The curriculum for students enrolled in the engineering programs is demanding. Shemunovich, the junior in chemical engineering, says she is taking 19 credit hours this semester. Among her courses are thermodynamics, differential equations, transport phenomena and organic chemistry. “I’m working with a lot of different materials,” she says, “and it really prepares you.”

This summer, Shemunovich plans to study at South Dakota State University, where she will pursue research in cellular biology and cancer treatments. “I’m excited,” she says.

Most important, the future looks very bright for those who graduate from one of the engineering programs at YSU. “We have 70 companies coming to the Job Expo day to recruit our kids,” Steelant says.

It’s all about developing what the marketplace has termed the “blue-collar” engineer, a professional who possesses both the theoretical and the hands-on skills that manufacturers and companies require, says Jalal Jalali, chairman of the electrical and computer engineering department.

“It’s a term that praises students and graduates,” Jalali says. “Not only can they use their brain to design products and create new technology, they can use their hands to put it together. That’s the reason our graduates are so successful in industry.”

Over the past three years, Jalali reports, the job placement rate of YSU’s electrical and computer engineering department is 100%. “Any student who graduated from our program has a job,” he remarks, many of them hired well before they earned their baccalaureate. “A lot of them got a job anywhere from nine months to two months before they graduated.”

Demand for electrical and computer engineers is soaring, Jalali says, which has led to an increase in enrollment in his department. In the fall of 2010, only 53 students were enrolled in the electrical and computer engineering program. Today, that number is 130.

The graduate program has seen its enrollment grow to 28 from 19 during the same period. The retention rate in Jalali’s department is also impressive: roughly 90% of those who begin their electrical and computer engineering degree finish.

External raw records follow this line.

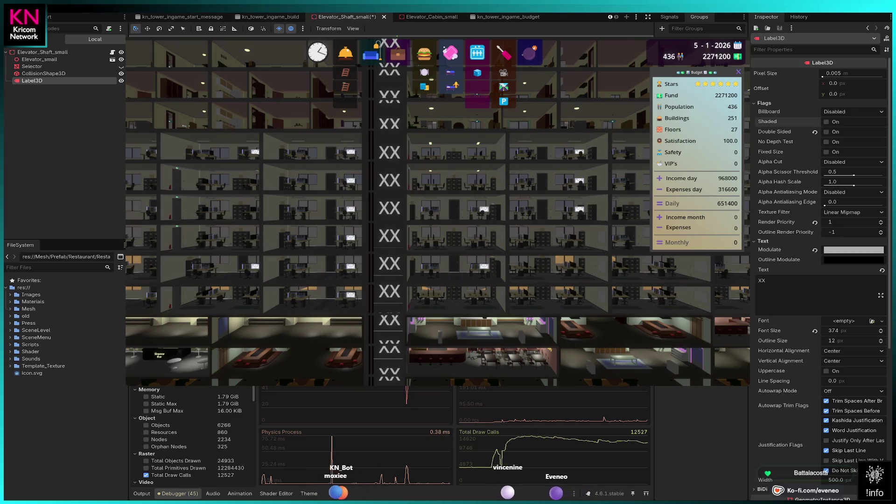
click(826, 122)
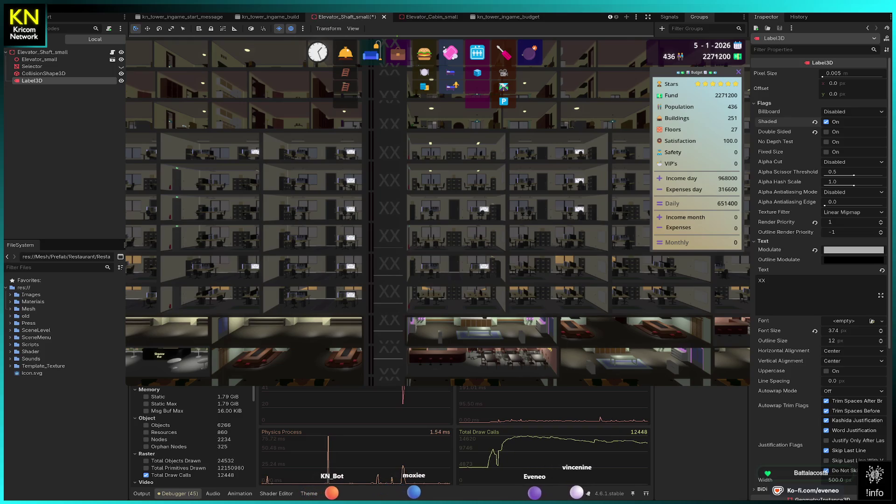
click(826, 121)
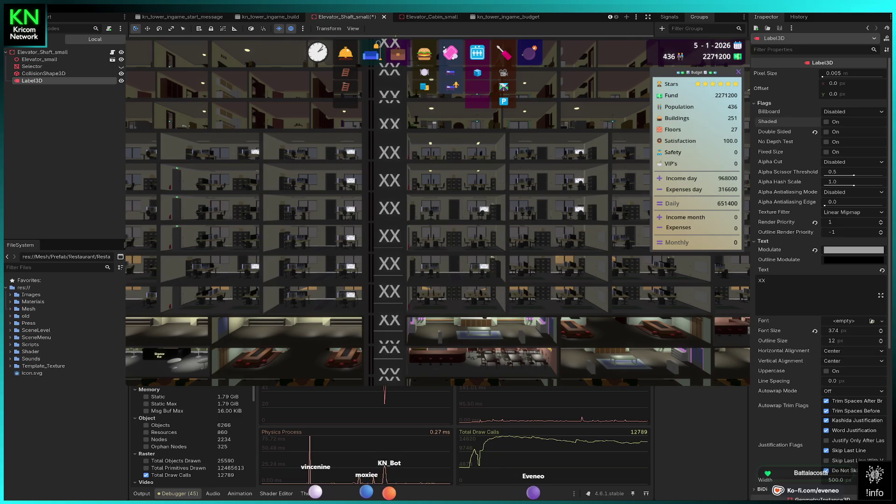
scroll(437, 210, down, 3)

Along with high demand is the high pay and opportunity for young people who graduate from the program, Jalali says. “The pay is significant,” he says. “On average, a starting salary ranges from $60,000 to $89,000.”

One student, he says, spent last summer working a co-op with Amazon, which paid him a stipend of $6,000 per month, Jalali says. “Amazon gave him an offer and he’ll graduate in May, move to Seattle, and start at more than $110,000 a year with a bachelor’s degree.”

Most graduates find good jobs in the northeastern Ohio and western Pennsylvania, Jalali says.

“They become managers, presidents and CEOs of companies,” he says. “A lot of kids who graduate from top-10 universities are more theoretical. Our students expand and grow after they graduate.”

Pictured: YSU STEM College Dean Wim Steelant and student Audrey Shemunovich.